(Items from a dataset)
= Beginning of Section =
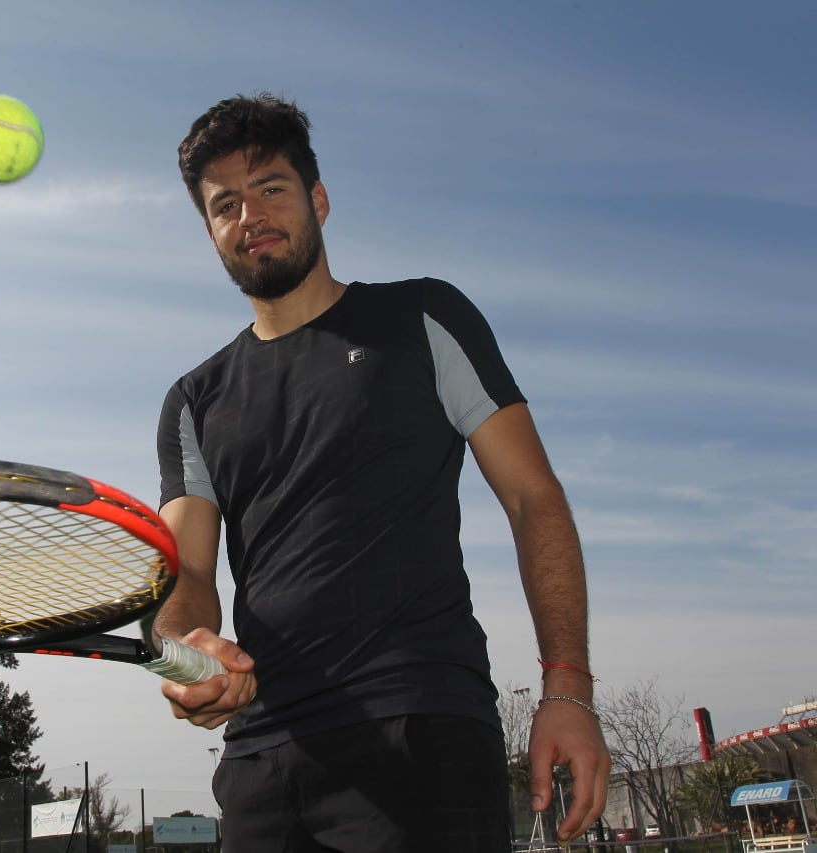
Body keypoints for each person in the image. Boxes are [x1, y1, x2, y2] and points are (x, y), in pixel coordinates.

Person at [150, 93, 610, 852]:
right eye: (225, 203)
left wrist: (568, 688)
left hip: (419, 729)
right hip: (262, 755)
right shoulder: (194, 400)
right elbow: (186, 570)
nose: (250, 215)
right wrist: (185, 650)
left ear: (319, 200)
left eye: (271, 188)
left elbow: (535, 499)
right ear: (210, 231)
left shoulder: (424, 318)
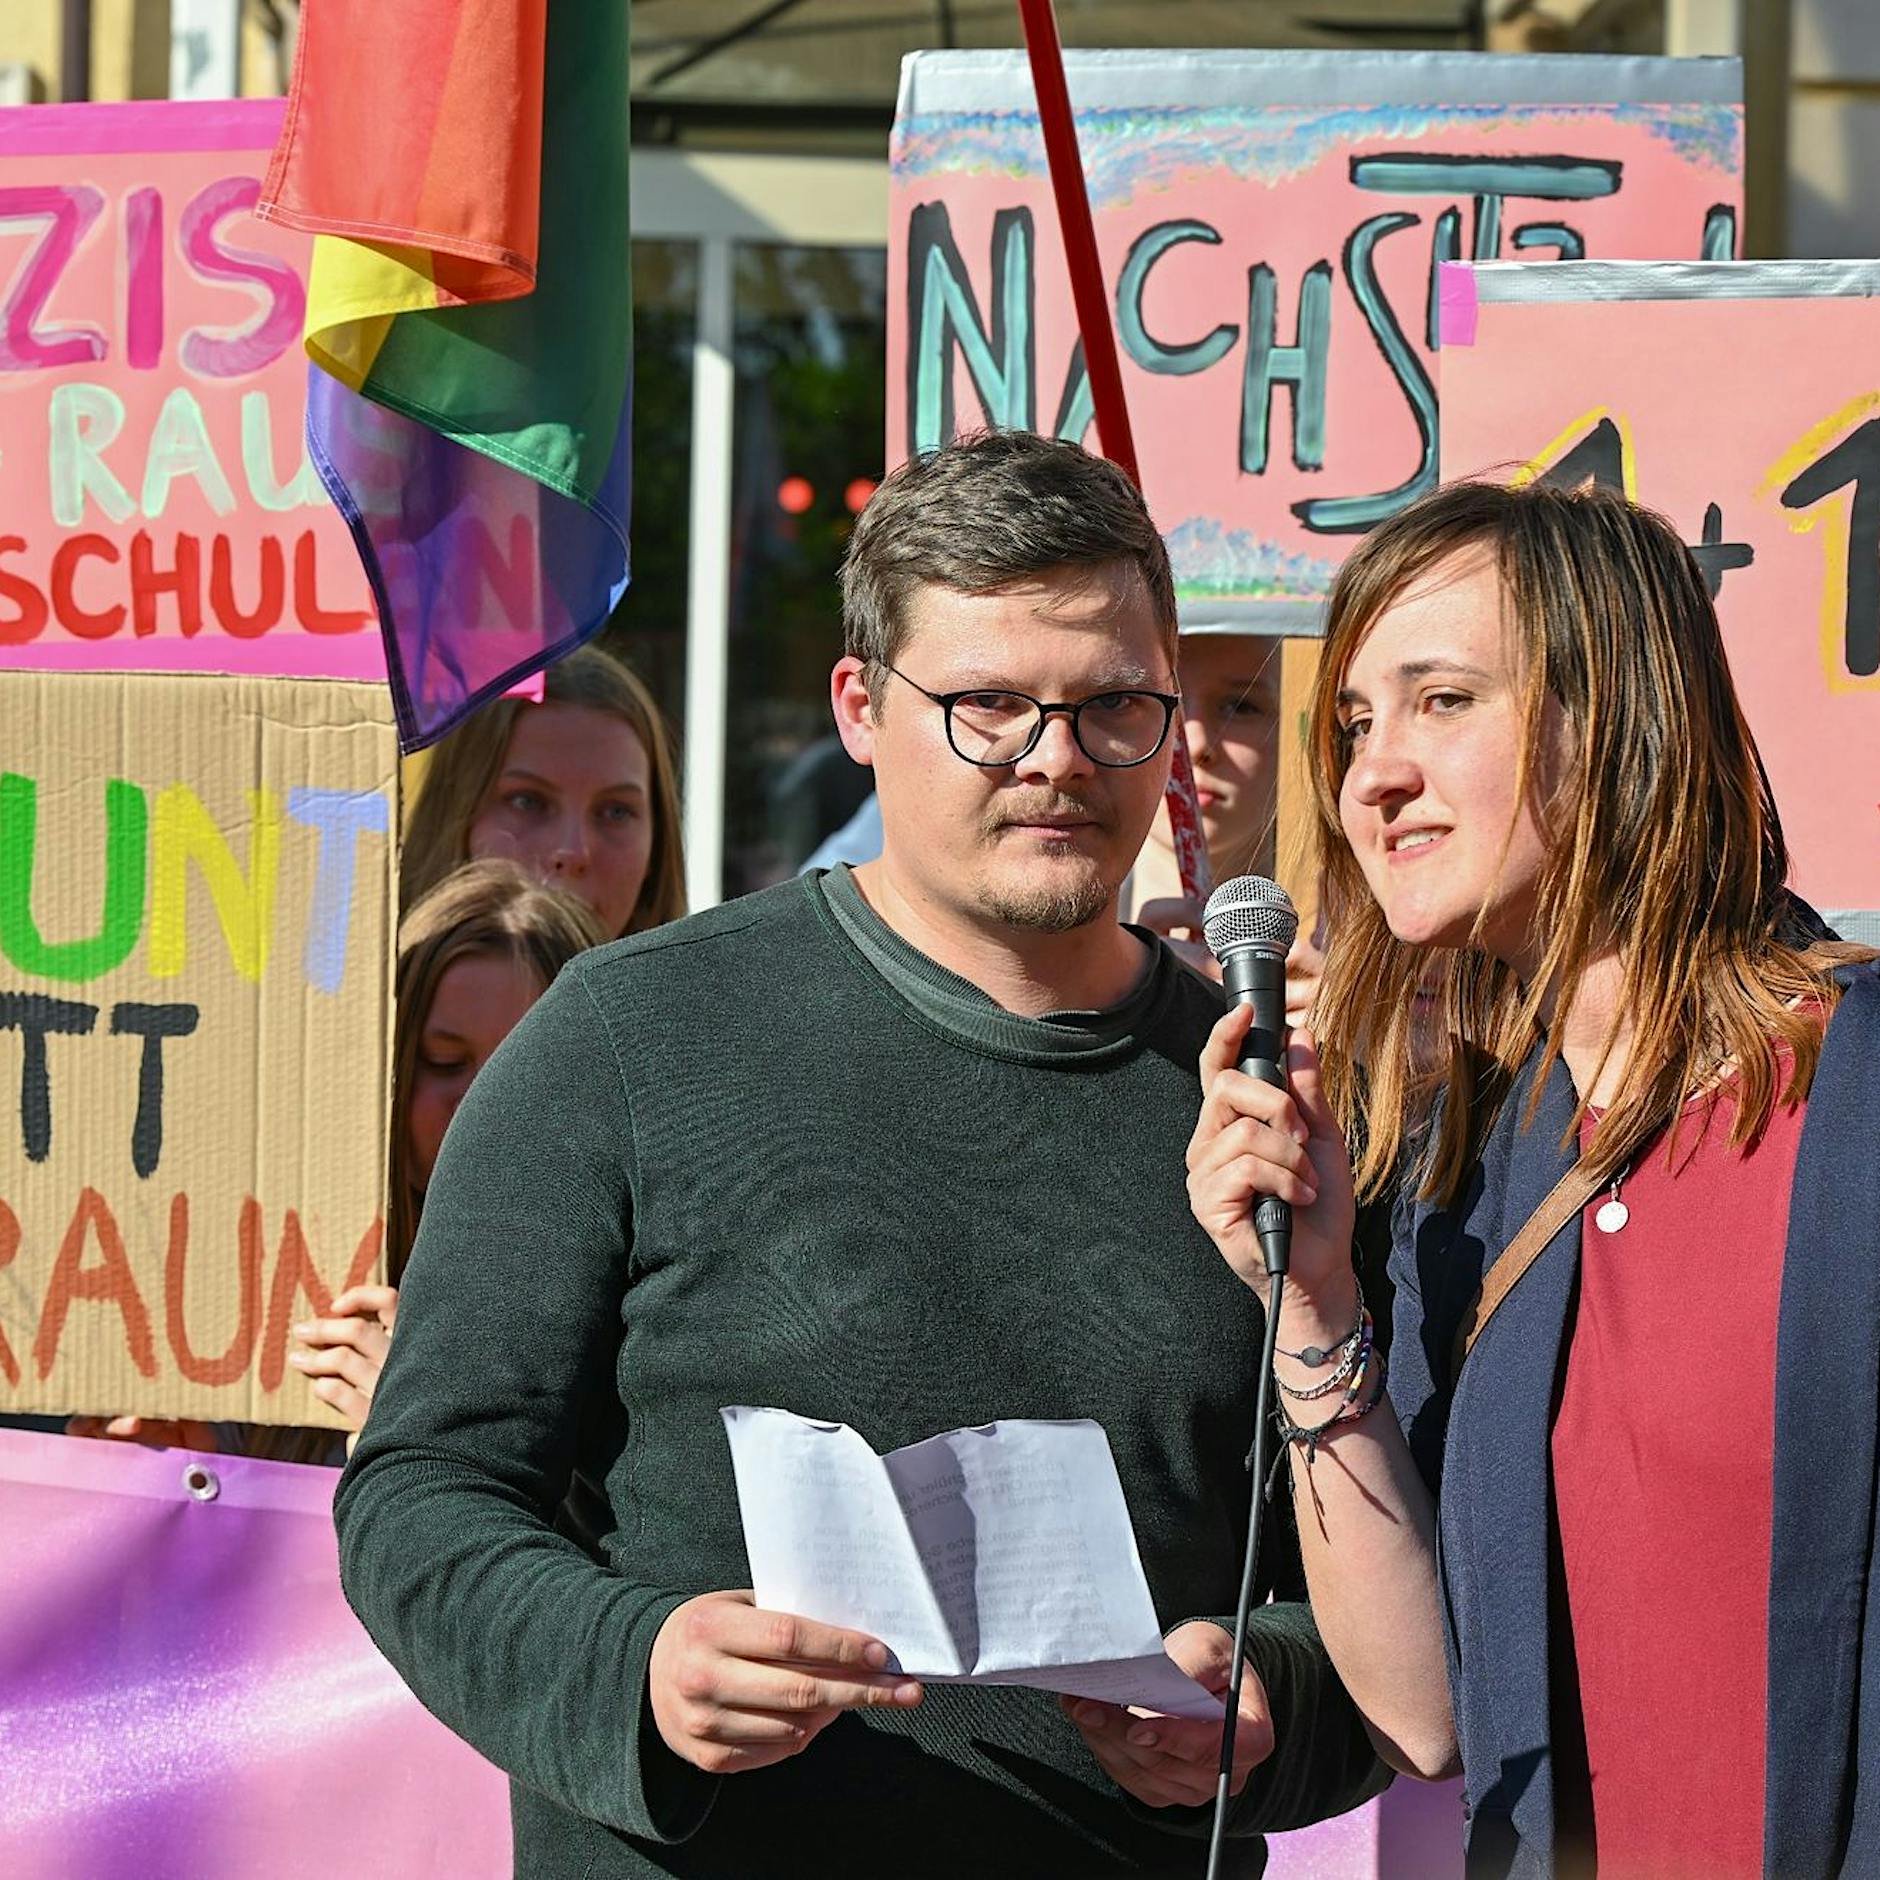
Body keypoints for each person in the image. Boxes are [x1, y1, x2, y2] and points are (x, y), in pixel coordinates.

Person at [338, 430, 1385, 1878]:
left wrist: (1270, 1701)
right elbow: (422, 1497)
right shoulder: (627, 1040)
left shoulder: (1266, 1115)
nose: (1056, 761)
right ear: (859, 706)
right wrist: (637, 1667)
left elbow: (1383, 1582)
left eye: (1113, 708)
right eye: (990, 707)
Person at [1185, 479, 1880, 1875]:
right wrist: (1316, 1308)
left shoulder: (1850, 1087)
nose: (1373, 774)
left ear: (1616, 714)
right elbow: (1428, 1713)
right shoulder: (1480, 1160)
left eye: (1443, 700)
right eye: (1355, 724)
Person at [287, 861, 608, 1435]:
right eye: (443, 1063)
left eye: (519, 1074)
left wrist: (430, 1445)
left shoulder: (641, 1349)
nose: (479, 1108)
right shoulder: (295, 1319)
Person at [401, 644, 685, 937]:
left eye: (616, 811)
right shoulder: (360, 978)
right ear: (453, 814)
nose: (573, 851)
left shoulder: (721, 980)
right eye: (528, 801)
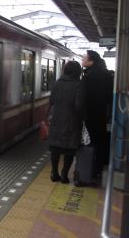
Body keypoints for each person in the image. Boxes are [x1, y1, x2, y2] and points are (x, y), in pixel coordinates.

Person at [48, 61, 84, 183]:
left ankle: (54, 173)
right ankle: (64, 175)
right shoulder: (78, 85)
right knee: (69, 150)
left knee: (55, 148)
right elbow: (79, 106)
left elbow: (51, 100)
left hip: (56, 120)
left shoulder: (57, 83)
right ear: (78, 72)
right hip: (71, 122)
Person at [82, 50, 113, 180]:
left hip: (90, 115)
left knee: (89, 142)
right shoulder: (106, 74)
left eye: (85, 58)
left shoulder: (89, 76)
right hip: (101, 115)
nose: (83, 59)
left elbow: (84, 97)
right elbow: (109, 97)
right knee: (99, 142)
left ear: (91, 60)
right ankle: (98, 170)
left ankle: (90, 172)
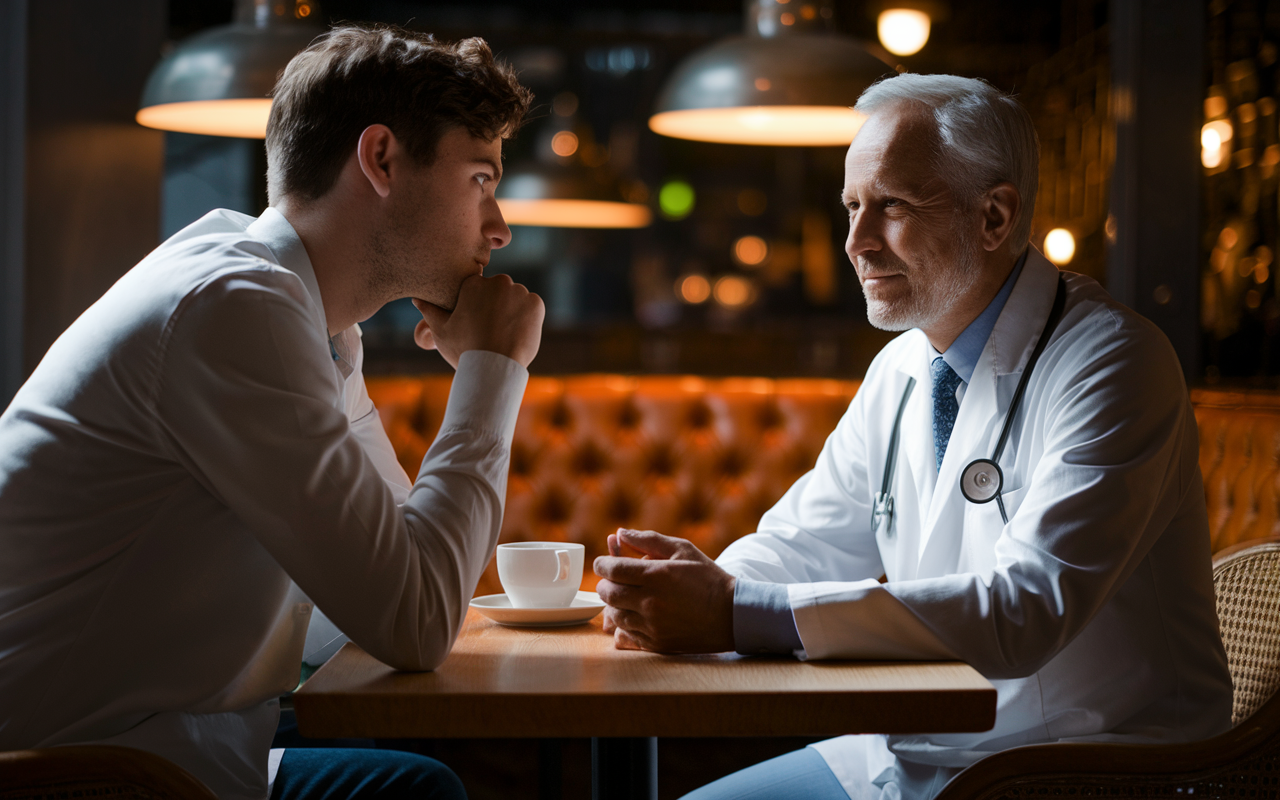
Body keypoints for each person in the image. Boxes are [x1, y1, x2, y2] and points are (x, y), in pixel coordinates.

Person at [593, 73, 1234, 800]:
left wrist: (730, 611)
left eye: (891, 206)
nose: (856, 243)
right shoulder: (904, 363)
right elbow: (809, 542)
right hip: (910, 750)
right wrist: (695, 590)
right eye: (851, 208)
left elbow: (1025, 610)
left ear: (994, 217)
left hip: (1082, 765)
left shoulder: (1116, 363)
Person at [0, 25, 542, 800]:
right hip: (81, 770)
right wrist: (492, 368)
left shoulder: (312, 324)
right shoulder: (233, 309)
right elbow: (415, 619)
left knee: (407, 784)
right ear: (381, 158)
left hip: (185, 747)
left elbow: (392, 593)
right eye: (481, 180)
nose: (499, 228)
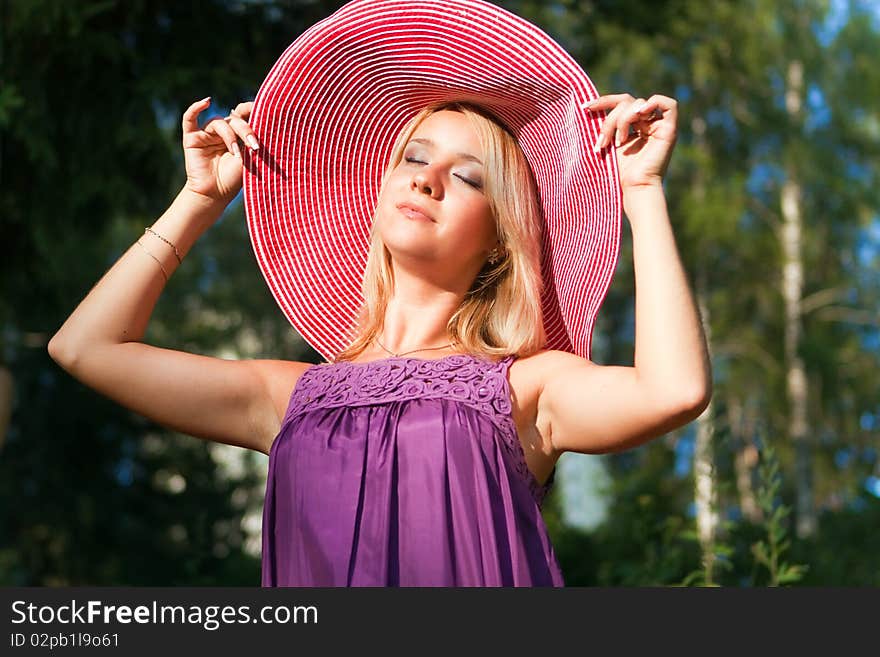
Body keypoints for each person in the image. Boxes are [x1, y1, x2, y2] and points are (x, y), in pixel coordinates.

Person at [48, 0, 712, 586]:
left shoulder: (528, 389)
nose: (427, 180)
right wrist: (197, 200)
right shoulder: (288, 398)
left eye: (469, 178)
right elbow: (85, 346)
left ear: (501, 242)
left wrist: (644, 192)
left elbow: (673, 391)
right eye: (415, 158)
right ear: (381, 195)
= End of Section =
AIM OF THE EXERCISE:
Print only the lines from the first line of the data above through the one containing "right shoulder: (194, 400)", exactly as they are, with pictures omitted.

FINAL ANSWER:
Body keypoints for each person in the image. Boxes are [x1, y1, x2, y2] and points are (x, y), in pixel coordinates.

Person at [150, 93, 610, 852]:
right eye: (225, 203)
left wrist: (568, 688)
left hip: (419, 729)
right hip: (262, 755)
right shoulder: (194, 400)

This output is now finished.